A designer claims that his concept for a 3-D printed cast would shorten the bone-healing process nearly 40%. We ask hand surgeon Michael Hausman to weigh in.
In the near future, having a broken arm could look way cooler thanks to a new, black, lightweight 3-D printed cast that’s patterned like latticework and which uses an ultrasound device to make bones heal more quickly. Designed by Turkish industrial designer Deniz Karasahin, the Osteoid Medical cast recently won the A’Design Award in the 3-D Printed Forms and Products Design category.
The cast, which could be mistaken for a punk fashion statement, is filled with ventilation holes to reduce the itchiness, bulk, and smell that usually plague wearers of traditional plaster casts. The Osteoid is currently in concept stages, but if it were turned into a commercial product, would doctors embrace the design? We spoke with Dr. Michael Hausman, a renowned hand surgeon at Mount Sinai Hospital in New York City, about whether the Osteoid is viable for medical practices.
“Incorporating this technology would be more expensive than just a plaster cast or a non-custom splint,” Hausman says. The 3-D printed cast would be customized for each patient’s arm using a 3-D body scan of the area with the bone injury.
Hausman is a big proponent of ultrasound—his college and close friend Dr. Clinton Rubin did some of the original research into ultrasound for bone healing. When the Osteoid is hooked up to a low-intensity pulsed ultrasound (LIPUS) for 20 minutes a day, the designer claims it will reduce the time of the healing process up to 38%. The heal rate in “non-union” fractures, in which bones are completely separated, gets increased up to 80%.
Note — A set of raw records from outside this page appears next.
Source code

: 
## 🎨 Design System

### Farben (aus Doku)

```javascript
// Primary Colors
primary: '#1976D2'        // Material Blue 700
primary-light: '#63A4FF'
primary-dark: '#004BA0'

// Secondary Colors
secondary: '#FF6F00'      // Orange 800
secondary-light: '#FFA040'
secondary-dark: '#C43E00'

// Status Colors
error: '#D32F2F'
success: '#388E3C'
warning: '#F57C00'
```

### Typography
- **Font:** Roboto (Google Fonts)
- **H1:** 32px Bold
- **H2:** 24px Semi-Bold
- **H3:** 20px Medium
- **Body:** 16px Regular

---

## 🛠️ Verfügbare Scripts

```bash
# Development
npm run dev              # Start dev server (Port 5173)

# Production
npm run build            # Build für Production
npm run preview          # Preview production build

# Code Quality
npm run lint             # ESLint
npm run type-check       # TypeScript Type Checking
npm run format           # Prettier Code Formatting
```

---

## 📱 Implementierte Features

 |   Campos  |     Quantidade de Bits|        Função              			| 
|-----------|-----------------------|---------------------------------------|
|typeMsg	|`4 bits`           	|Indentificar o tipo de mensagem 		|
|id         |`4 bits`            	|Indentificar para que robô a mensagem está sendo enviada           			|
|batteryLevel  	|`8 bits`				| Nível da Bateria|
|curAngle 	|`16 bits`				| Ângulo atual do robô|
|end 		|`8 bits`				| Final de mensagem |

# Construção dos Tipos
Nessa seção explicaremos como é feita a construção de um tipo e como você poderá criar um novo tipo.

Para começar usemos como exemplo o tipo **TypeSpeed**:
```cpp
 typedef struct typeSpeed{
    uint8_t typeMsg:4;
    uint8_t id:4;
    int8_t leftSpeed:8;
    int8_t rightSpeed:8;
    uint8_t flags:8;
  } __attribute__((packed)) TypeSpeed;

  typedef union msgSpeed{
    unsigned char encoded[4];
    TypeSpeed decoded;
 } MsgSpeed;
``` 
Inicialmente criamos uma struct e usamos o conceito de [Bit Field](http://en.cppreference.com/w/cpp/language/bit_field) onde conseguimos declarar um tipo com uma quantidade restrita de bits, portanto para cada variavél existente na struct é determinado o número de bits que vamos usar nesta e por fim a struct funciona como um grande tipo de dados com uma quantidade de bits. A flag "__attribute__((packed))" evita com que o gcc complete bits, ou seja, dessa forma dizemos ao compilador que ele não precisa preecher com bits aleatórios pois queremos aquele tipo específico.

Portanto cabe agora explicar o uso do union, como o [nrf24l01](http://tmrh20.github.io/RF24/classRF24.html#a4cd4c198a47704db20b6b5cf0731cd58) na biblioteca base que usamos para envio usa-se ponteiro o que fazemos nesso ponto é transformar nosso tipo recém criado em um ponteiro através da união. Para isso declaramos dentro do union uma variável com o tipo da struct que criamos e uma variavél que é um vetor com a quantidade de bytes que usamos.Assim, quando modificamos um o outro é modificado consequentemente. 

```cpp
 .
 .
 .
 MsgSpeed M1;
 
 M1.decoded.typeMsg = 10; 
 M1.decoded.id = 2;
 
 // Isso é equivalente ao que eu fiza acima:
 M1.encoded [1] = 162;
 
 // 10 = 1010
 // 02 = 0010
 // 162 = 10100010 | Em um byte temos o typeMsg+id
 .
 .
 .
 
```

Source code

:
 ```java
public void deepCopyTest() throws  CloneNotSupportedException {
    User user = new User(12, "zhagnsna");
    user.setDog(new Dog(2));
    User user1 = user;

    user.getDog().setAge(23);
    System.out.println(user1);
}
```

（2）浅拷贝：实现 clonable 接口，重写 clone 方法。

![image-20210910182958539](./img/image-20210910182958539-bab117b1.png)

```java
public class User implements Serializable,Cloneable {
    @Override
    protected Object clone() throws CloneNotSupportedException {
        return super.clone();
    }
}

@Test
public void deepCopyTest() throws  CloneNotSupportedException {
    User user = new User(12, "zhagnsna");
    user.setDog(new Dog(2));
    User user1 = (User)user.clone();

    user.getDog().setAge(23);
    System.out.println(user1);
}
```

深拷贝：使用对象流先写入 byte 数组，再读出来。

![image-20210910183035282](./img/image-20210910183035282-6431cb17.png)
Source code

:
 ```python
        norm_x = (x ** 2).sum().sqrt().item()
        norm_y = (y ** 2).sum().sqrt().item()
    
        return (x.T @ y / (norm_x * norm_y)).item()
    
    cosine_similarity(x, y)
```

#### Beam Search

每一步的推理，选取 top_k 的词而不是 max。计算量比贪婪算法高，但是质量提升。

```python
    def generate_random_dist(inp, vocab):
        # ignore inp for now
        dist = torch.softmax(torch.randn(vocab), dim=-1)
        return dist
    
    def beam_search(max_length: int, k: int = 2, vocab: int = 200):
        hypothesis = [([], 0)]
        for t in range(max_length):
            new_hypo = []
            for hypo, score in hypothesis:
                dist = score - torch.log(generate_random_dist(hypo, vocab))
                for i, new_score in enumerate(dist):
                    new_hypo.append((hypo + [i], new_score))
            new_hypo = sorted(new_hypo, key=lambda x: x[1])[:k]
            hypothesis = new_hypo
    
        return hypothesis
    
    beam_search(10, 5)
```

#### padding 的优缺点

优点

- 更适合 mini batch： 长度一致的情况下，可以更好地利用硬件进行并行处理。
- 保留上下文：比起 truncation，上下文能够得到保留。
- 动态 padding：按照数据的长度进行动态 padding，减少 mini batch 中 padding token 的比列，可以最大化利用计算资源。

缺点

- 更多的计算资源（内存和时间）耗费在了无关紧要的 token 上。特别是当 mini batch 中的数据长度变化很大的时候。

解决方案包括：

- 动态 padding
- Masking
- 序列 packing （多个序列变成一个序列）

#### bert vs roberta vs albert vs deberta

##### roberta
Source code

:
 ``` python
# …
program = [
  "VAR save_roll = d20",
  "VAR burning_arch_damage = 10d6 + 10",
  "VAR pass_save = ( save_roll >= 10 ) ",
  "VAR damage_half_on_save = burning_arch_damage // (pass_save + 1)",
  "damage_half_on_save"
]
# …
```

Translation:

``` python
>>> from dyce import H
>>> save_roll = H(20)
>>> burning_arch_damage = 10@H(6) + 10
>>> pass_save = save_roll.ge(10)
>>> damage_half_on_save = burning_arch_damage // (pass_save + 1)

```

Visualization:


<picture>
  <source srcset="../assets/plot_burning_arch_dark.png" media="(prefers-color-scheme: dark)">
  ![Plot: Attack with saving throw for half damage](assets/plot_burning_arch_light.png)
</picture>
“We know that ultrasound works,” Hausman says. “There’s good evidence, presented most recently in two papers published in the Journal of Bone and Joint Surgery, the leading journal in orthopedics.” One study used ultrasound for healing tibia fractures, and another showed it accelerated the healing of wrist fractures. The combination of two cutting-edge technologies—3-D printing and ultrasound healing—could make the Osteoid a revelation in the world of orthopedics, if production costs are streamlined.
And it’s certainly more attractive than the old mummy-like plaster designs. “I like the clamshell design, and that this model is black, which is the No. 1 cast color in New York,” Hausman says. The cast’s color can be customized, but as Hausman says, black “goes with everything.”